PASSAGE TO READ
Start of Block
Wednesday. No beef has yet arrived for the Regt., & only pork & bread enough are on hand for the day, so at present two days cooked rations are out of the question. Sent for storage the box of Co. cooking utensils & my large mattress, so that we now have nothing on hand but what we are to take with us when we march. A small mail arrived from N.O. bringing Northern dates of the 26th of March, but there was nothing for me from home. Rec’d notice from the Marine Hospital, New Orleans, of the death there, on the 27th of March, of Stephen S. Buzzell, of consumption, & of the discharge from service of Albert Brown, on the same date, on surgeon’s certificate of disability.
Turned out & got breakfast before daylight. Our boys had dug a “bean hole” before night, & for breakfast had a fine lot of baked beans. Started at 7 & marched down through the same rich country that we have been passing through for two days. Reached Thibodaux, quite a pretty village, about noon, but made no stop there. Saw huge piles of baggage that had been landed from the steamer. Kept on to the R. R. Station, three miles distant, & camped in a field a little to the south of it. This was the hardest day’s march of the three, & several of my Co. dropped behind & sat down by the woodside between Thibodaux & the camping ground. I could not blame them, for we were hurried along at an unreasonable pace. The last four miles I carried the knapsack of one of my men, & the last two miles the gun of another. I was glad when we got the order to halt, though I could have gone further without giving out! I went & had a pretty thorough wash, & felt better for it. My feet have stood this three days march wonderfully—have not raised a blister or chafed the skin in a single place, while many of the men have very large blisters on the bottoms of their feet that give them great trouble & pain. Sergt. North has gone very lame today, tho’ he never complains.
About sunset we had orders to pack up & be ready to take the [railroad] cars in ten minutes! We struck & rolled up tents, & got ready to go, but were at last ordered to pitch them again to start at 6 in the morning.
Had a good nights sleep, but the men got up rather tender footed, and went limping about camp as they have not been obliged to do before.
Sent off the tents & baggage to the steamer “Empire Parish” late in the afternoon, & pitched shelter tents to spend the night in. the weather today has been cool, & this evening there is a very cold wind from the north. Stowed ourselves in the little tents & passed a tolerable night, tho’ some of the men suffered with the cold. The Chaplain returned yesterday from B[aton] Rouge & informed me of the death of Corp. Titcomb. He died at the Measles Hosp. & the Chaplain attended his funeral. Lt. Richards took charge of his effects & will send them to Titcomb’s uncle in Bangor. Wrote a letter to T. H. Wiggin of Levant, informing him of T’s death, & giving him some account of his sickness. I also wrote to Mrs. Gerald in regard to the sickness & death of her husband.
End of Block
DATASET ENTRIES
Start of Block
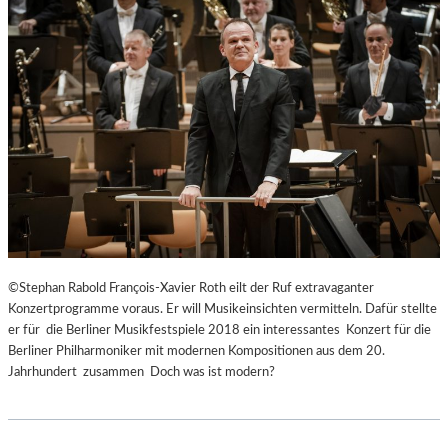
©Stephan Rabold François-Xavier Roth eilt der Ruf extravaganter
Konzertprogramme voraus. Er will Musikeinsichten vermitteln. Dafür stellte
er für die Berliner Musikfestspiele 2018 ein interessantes Konzert für die
Berliner Philharmoniker mit modernen Kompositionen aus dem 20.
Jahrhundert zusammen Doch was ist modern?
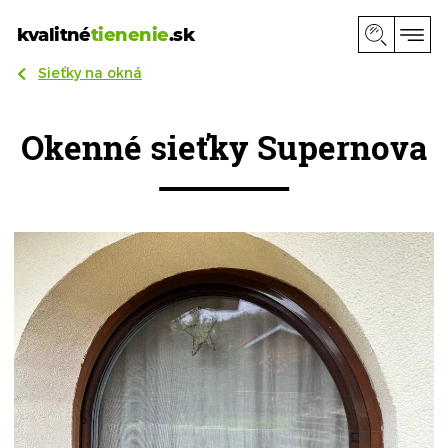
kvalitné
tienenie
.sk
Sieťky na okná
Okenné sieťky Supernova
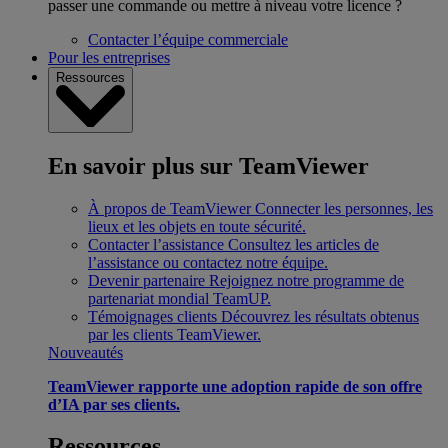
passer une commande ou mettre à niveau votre licence ?
Contacter l’équipe commerciale
Pour les entreprises
Ressources
En savoir plus sur TeamViewer
À propos de TeamViewer
Connecter les personnes, les
lieux et les objets en toute sécurité.
Contacter l’assistance
Consultez les articles de
l’assistance ou contactez notre équipe.
Devenir partenaire
Rejoignez notre programme de
partenariat mondial TeamUP.
Témoignages clients
Découvrez les résultats obtenus
par les clients TeamViewer.
Nouveautés
TeamViewer rapporte une adoption rapide de son offre
d’IA par ses clients.
Ressources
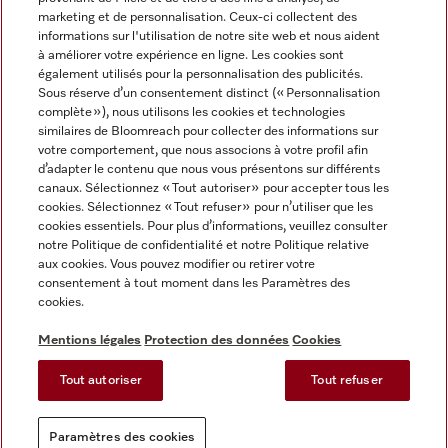
marketing et de personnalisation. Ceux-ci collectent des
informations sur l'utilisation de notre site web et nous aident
à améliorer votre expérience en ligne. Les cookies sont
également utilisés pour la personnalisation des publicités.
Miele sur Instagram
Miele sur Facebook
Miele sur Youtube
Sous réserve d’un consentement distinct (« Personnalisation
complète »), nous utilisons les cookies et technologies
similaires de Bloomreach pour collecter des informations sur
votre comportement, que nous associons à votre profil afin
d’adapter le contenu que nous vous présentons sur différents
canaux. Sélectionnez « Tout autoriser » pour accepter tous les
Mentions légales
cookies. Sélectionnez « Tout refuser » pour n’utiliser que les
cookies essentiels. Pour plus d’informations, veuillez consulter
CGV
notre Politique de confidentialité et notre Politique relative
Protection des données
aux cookies. Vous pouvez modifier ou retirer votre
Conditions d'utilisation
consentement à tout moment dans les Paramètres des
cookies.
Déclaration d'accessibilité
Reglement sur les services numeriques
Mentions légales
Protection des données
Cookies
Formulaire de rétractation
Tout autoriser
Tout refuser
Paramètres des cookies
Paramètres des cookies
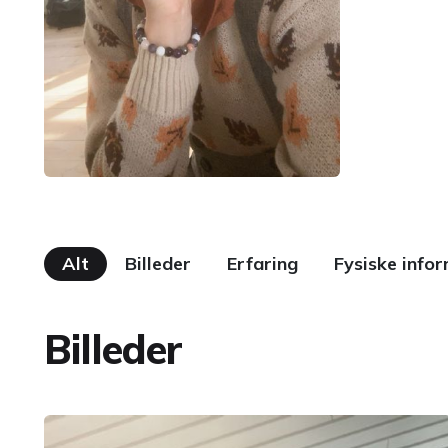
Alt
Billeder
Erfaring
Fysiske info
Billeder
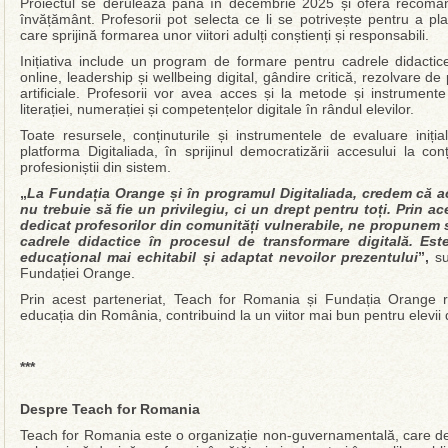
Proiectul se derulează până în decembrie 2025 și oferă recomand
învățământ. Profesorii pot selecta ce li se potrivește pentru a pl
care sprijină formarea unor viitori adulți conștienți și responsabili.
Inițiativa include un program de formare pentru cadrele didacti
online, leadership și wellbeing digital, gândire critică, rezolvare de 
artificiale. Profesorii vor avea acces și la metode și instrument
literației, numerației și competențelor digitale în rândul elevilor.
Toate resursele, conținuturile și instrumentele de evaluare inițial
platforma Digitaliada, în sprijinul democratizării accesului la con
profesioniștii din sistem.
„
La Fundația Orange și în programul Digitaliada, credem că ac
nu trebuie să fie un privilegiu, ci un drept pentru toți. Prin 
dedicat profesorilor din comunități vulnerabile, ne propunem s
cadrele didactice în procesul de transformare digitală. Es
educațional mai echitabil și adaptat nevoilor prezentului
”,
su
Fundației Orange.
Prin acest parteneriat, Teach for Romania și Fundația Orange 
educația din România, contribuind la un viitor mai bun pentru elevii 
***
Despre Teach for Romania
Teach for Romania este o organizație non-guvernamentală, care de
End of Block
According to the passage, how far from Thibodaux was the railroad station where the men camped?

ANSWER TO THE EXERCISE
Three miles